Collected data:
==*==
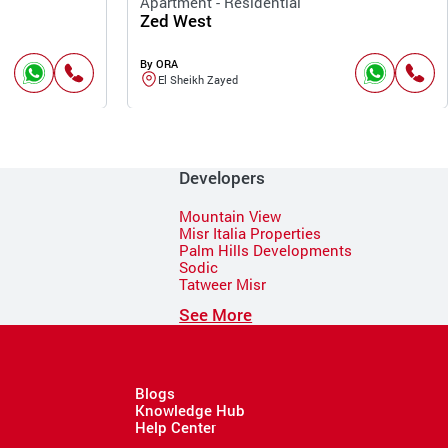
Apartment - Residential
Zed West
By ORA
El Sheikh Zayed
Developers
Mountain View
Misr Italia Properties
Palm Hills Developments
Sodic
Tatweer Misr
See More
Blogs
Knowledge Hub
Help Center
==*==
Work order:
Please give again the text lines of all the items above exactly as they appear, leaving out the pictures.

Response area:
Apartment - Residential
Zed West
By ORA
El Sheikh Zayed
Developers
Mountain View
Misr Italia Properties
Palm Hills Developments
Sodic
Tatweer Misr
See More
Blogs
Knowledge Hub
Help Center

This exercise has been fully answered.